Periphery of the physis

  • Groove of Ranvier: supplies chondrocytes to the periphery for lateral growth (width).
  • Perichondrial ring of La Croix: dense fibrous tissue, primary membrane anchoring the periphery of the physis.

Types of bone formation

The types of bone formation are Enchondral, Intramembranous Bone Formation and Appositional ossification.

Enchondral Bone Formation

  • Undifferentiated cells secrete cartilaginous matrix and differentiate into chondrocytes.
  • The matrix mineralizes and is invaded by vascular buds that bring osteoprogenitor cells.
  • Osteoclasts resorb calcified cartilage and osteoblasts form bone.
  • Bone replaces the cartilage model, the cartilage is not converted to bone.
  • Enchondral bone formation occurs in:
    1. Embryonic formation of long bones.
    2. Longitudinal growth (physis).
    3. Fracture callus (Non-rigid fracture healing (secondary healing).
    4. Bone formed with demineralized bone matrix.
See Also: Factors affecting Fracture Healing

Embryonic formation of long bones

  • Vascular buds invade the mesenchymal model, bringing osteoprogenitor cells that differentiate into osteoblasts and form the primary ossification centers at 8 weeks.
  • Differentiation of osteoprogenitor cells is stimulated by binding of WNT protein to the LRP5 or LRP6 receptor.
  • Cartilage model increases in size through appositional (width) and interstitial (length) growth.
  • Marrow forms by resorption of the central cartilage anlage by invasion of myeloid precursor cells that are brought in by capillary buds.
  • Secondary ossification centers develop at bone ends, forming the epiphyseal centers (growth plates) responsible for longitudinal growth.
  • Arterial supply is rich during development, with an epiphyseal artery (terminates in the proliferative zone), metaphyseal arteries, nutrient arteries, and perichondrial arteries.

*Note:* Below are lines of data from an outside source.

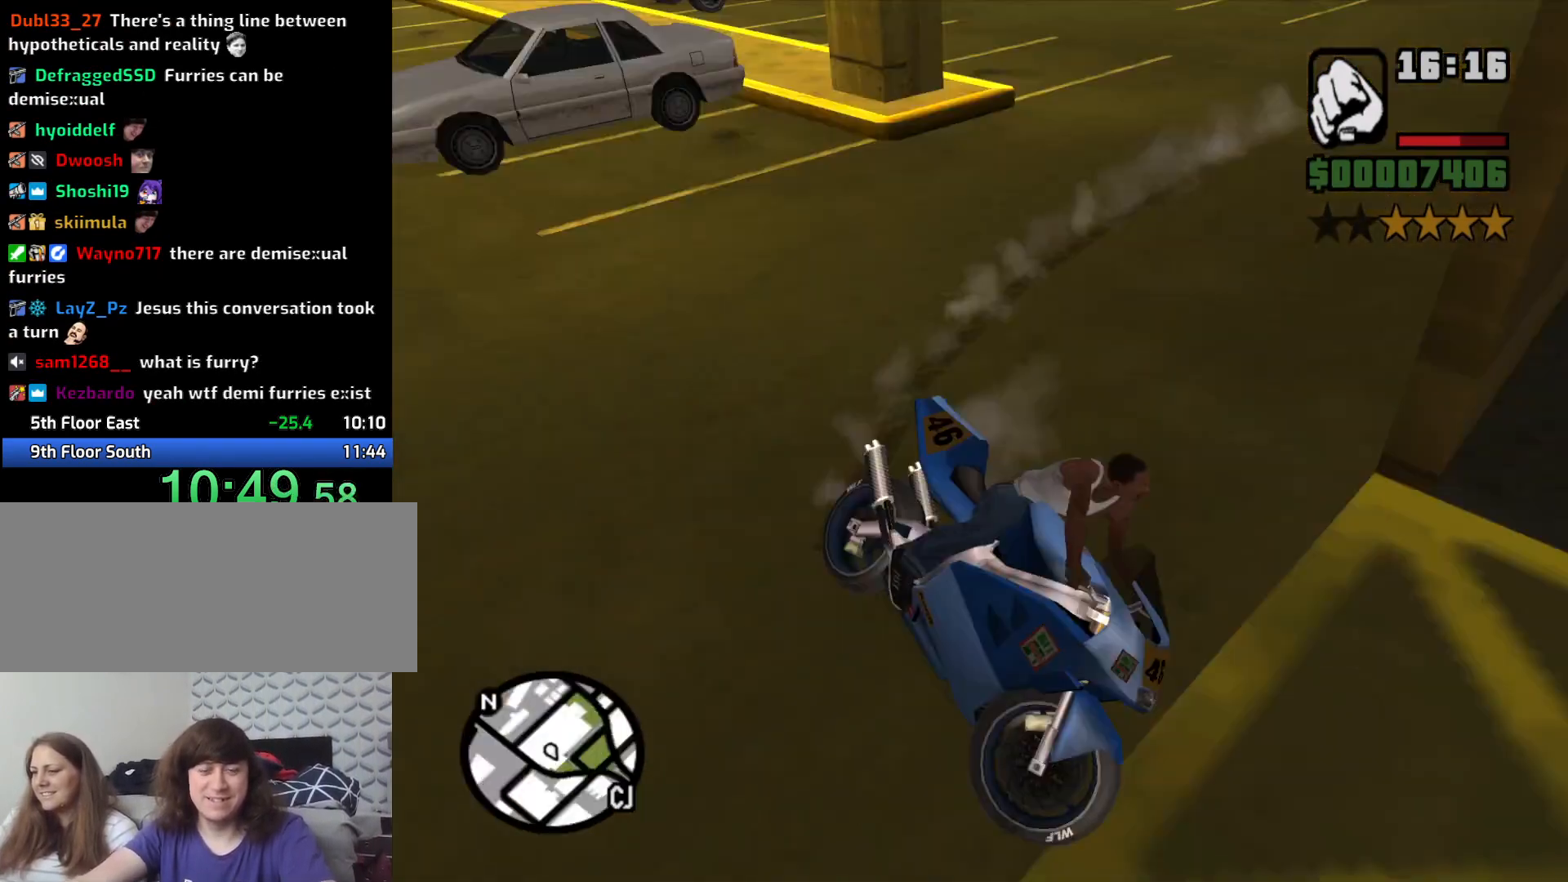
{"keys": ["a", "w"], "mouse": [], "events": [[66, "2", "up"], [166, "2", "down"], [166, "w", "up"], [300, "2", "up"], [300, "w", "down"], [383, "2", "down"], [483, "2", "up"]]}
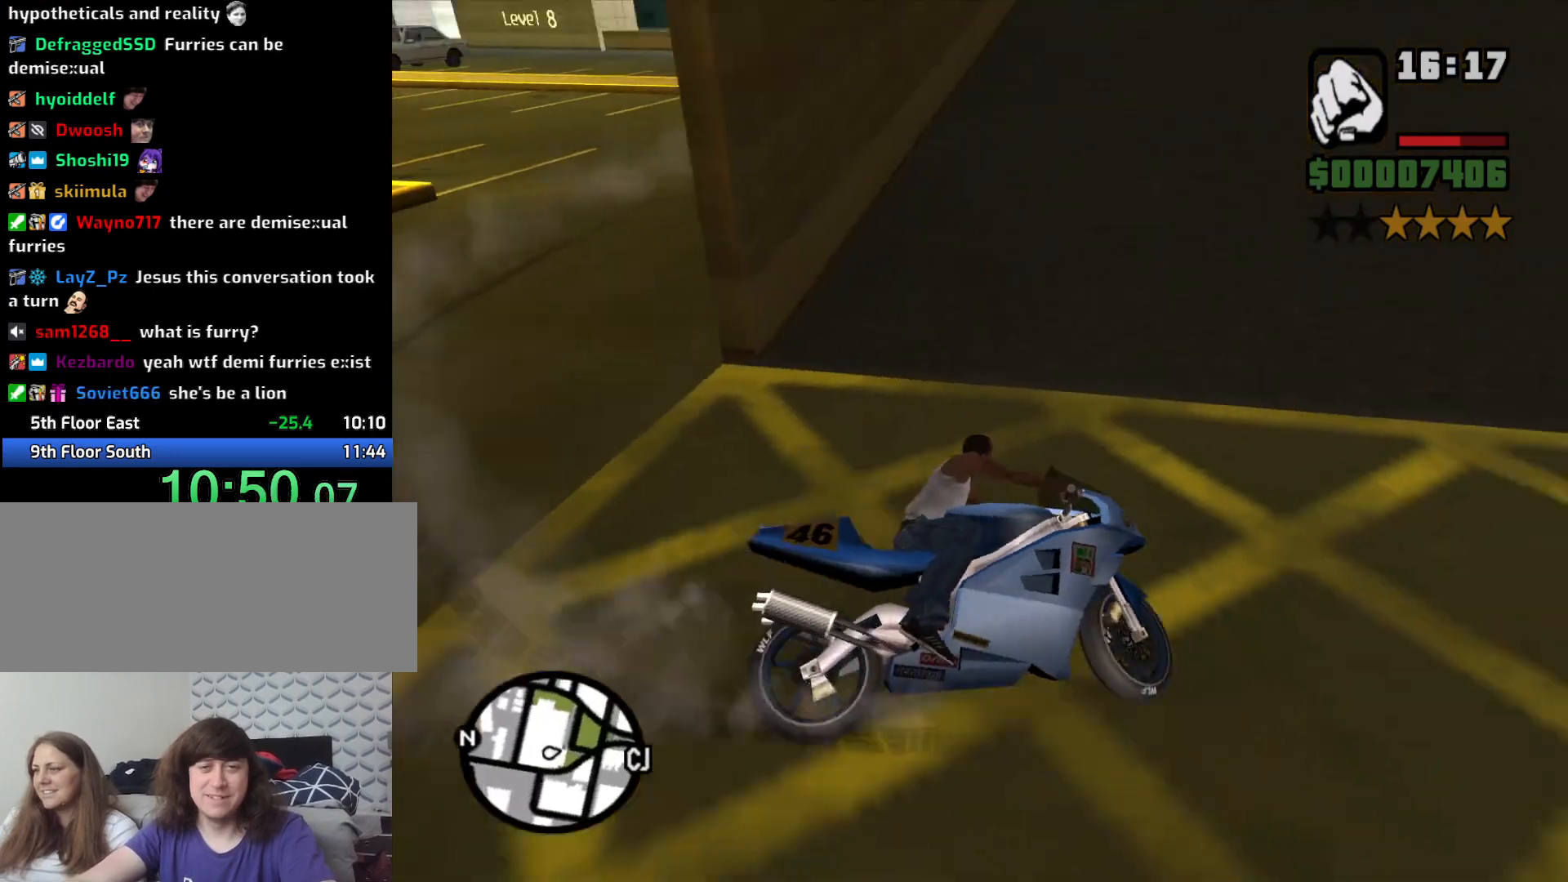
{"keys": ["2", "a", "w"], "mouse": [], "events": [[83, "2", "down"], [133, "2", "up"], [216, "2", "down"], [366, "2", "up"], [400, "2", "down"]]}
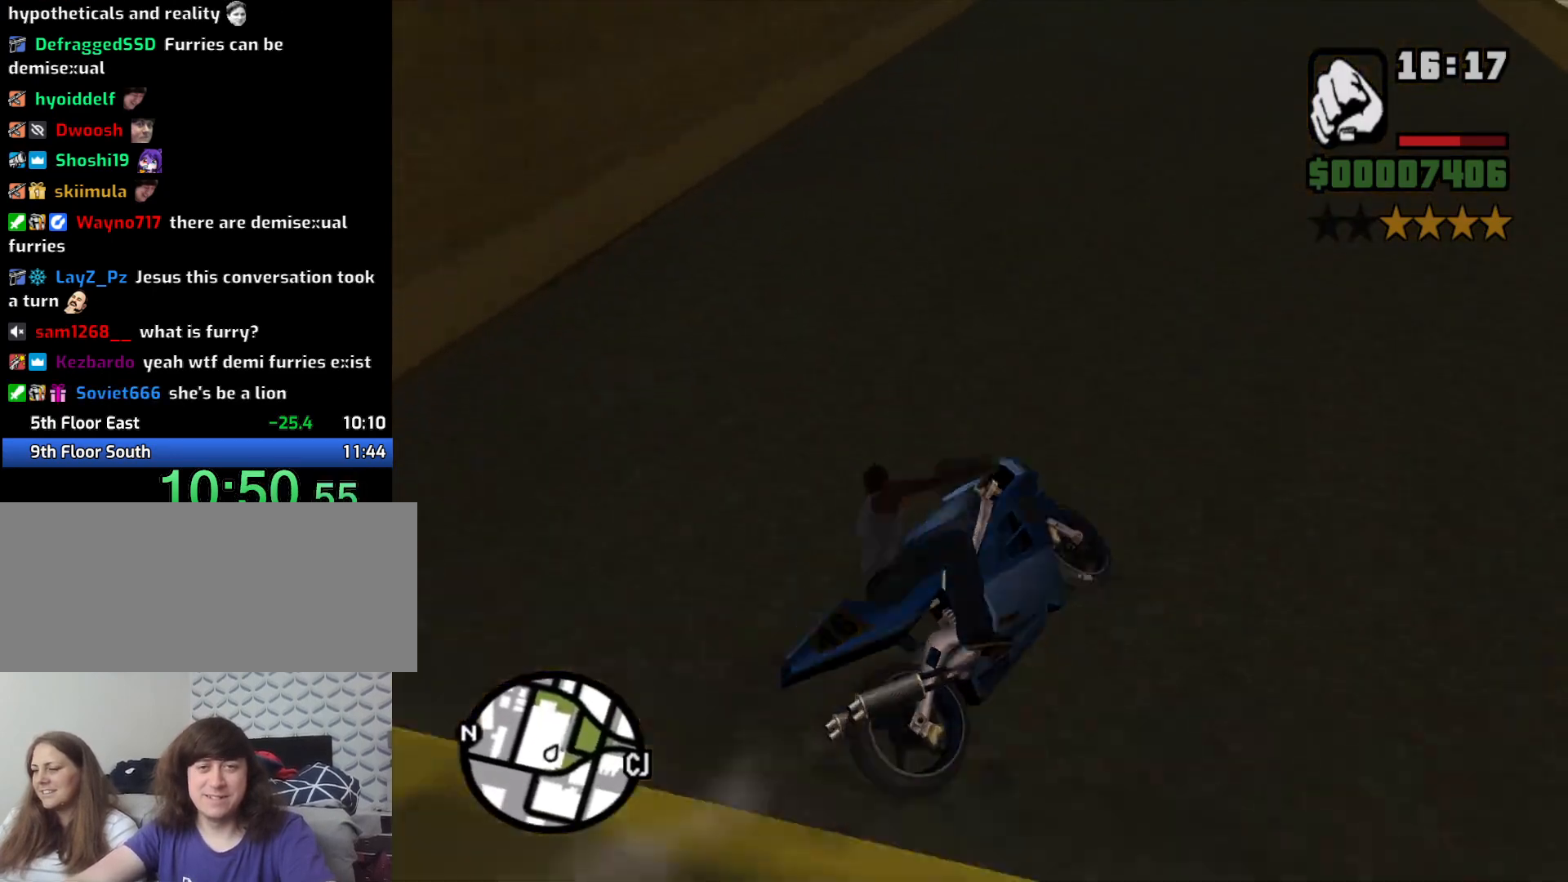
{"keys": ["2", "a", "w"], "mouse": [], "events": [[50, "2", "up"], [50, "a", "up"], [100, "2", "down"], [233, "2", "up"], [283, "2", "down"], [283, "a", "down"], [433, "2", "up"], [466, "2", "down"]]}
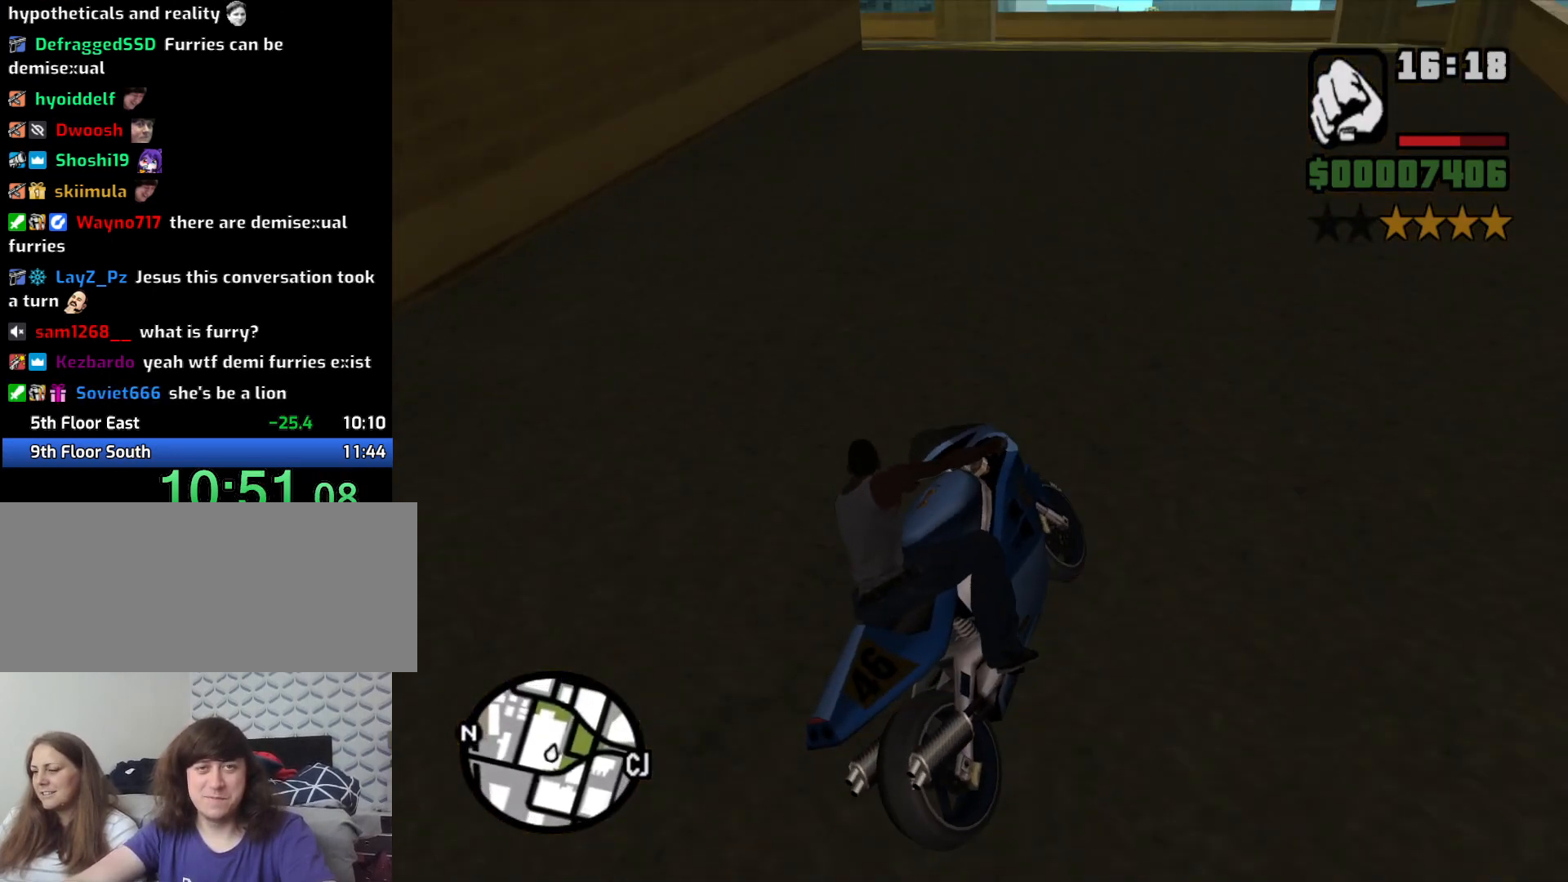
{"keys": ["a"], "mouse": [], "events": [[100, "2", "up"], [150, "2", "down"], [300, "2", "up"], [383, "w", "up"]]}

Intramembranous Bone Formation

  • Intramembranous Bone Formation Occurs without a cartilage model.
  • Undifferentiated mesenchymal cells aggregate into layers (or membranes), differentiate into osteoblasts, and deposit an organic matrix that mineralizes.
  • Intramembranous Bone Formation occurs in:
    1. Embryonic flat bone formation.
    2. Bone formation during distraction osteogenesis.
    3. Blastema bone (in young children with amputations).

Appositional ossification

  • Osteoblasts align on the existing bone surface and lay down new bone
  • Examples of Appositional ossification include:
    1. Periosteal bone enlargement (width).
    2. Bone formation phase of bone remodeling.